Colgó y al instante se arrepintió de haber dicho aquello, aunque se daba perfecta cuenta de que todos los que lo rodeaban reían aprobadoramente. Se sintió mejor por un momento; luego, se le volvió a formar un nudo en el estómago.
– Llama otra vez al avión -le dijo a Hernández-. Utiliza las frecuencias de torre y de control de tierra. Si no contestan podemos dar por hecho que no han tenido suerte -con sus problemas de radio.
Hernández cogió un micrófono de consola y trató de conectar con el aparato en cada una de las dos frecuencias.
Stavros enfocó los prismáticos y escudriñó de nuevo la escena. Nada había cambiado. El gigantesco Boeing permanecía estoicamente inmóvil, y podía ver las ondas del humo y el aire caliente que se elevaban detrás de cada uno de los motores. Los diversos vehículos del Servicio de Emergencia y los coches policiales mantenían sus posiciones. A lo lejos, un equipo similar se hallaba estacionado a distancia de la pista, quemando combustible y haciendo lo mismo que todos los demás: nada. Quienquiera que fuese el que había intentado atraer la atención del piloto -probablemente McGill- había desistido y permanecía allí, de pie, con las manos en las caderas y un aire ciertamente estúpido, como si estuviese enojado con el 747.

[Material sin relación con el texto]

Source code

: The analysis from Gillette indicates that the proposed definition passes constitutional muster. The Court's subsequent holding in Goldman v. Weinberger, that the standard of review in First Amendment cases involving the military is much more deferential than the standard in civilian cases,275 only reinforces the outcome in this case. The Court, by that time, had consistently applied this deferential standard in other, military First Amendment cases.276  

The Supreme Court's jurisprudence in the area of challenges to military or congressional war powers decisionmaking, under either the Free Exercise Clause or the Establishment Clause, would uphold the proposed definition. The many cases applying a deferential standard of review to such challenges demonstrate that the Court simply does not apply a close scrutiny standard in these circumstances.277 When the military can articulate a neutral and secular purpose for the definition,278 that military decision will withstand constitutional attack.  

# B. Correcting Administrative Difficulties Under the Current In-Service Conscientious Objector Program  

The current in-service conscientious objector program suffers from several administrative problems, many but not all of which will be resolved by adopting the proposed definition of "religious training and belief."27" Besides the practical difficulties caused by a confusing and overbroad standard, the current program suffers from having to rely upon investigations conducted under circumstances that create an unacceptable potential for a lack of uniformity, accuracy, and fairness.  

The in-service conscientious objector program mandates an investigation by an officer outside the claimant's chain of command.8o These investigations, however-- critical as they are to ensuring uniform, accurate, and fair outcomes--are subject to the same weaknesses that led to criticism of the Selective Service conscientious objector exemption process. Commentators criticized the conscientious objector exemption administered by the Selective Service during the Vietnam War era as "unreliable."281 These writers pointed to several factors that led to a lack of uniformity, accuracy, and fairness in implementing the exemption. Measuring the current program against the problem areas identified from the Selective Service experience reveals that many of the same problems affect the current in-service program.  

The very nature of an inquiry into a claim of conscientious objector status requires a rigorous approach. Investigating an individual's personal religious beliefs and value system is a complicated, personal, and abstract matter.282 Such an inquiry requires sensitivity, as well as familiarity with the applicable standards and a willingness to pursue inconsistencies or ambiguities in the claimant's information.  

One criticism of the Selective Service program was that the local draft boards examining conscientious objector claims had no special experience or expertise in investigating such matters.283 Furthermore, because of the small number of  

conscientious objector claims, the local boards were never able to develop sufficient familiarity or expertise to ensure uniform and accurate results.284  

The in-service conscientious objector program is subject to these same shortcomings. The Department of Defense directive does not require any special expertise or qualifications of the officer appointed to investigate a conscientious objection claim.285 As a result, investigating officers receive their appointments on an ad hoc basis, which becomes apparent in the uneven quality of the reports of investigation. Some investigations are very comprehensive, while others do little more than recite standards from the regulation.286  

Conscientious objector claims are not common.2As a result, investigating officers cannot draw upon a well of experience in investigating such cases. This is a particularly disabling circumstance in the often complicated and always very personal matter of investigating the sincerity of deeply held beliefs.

Lo que no tenía sentido para Stavros era la actitud del piloto. Cualquiera que fuese el problema, el primer impulso de un piloto sería despejar una pista activa a la primera oportunidad. Pero el Boeing 747 continuaba allí, inmóvil.
Hernández dejó la radio y preguntó a Stavros:
– ¿Debo llamar a alguien?
– No queda nadie a quien llamar, Roberto. ¿A quién vamos a llamar? Los tipos que se suponía que iban a sacar de ahí al jodido avión están tocándose las narices a su alrededor. ¿A quién voy a llamar ahora? ¿A mi madre? Ella quería que yo fuese abogado… -Stavros se dio cuenta de que estaba perdiendo los estribos y procuró calmarse. Volvió a inspirar profundamente y le dijo a Hernández-: Llama a esos payasos de ahí abajo. -Señaló hacia el grupo congregado al final de la Cuatro-Derecha-. Llama a Pistolas y Mangueras. McGill.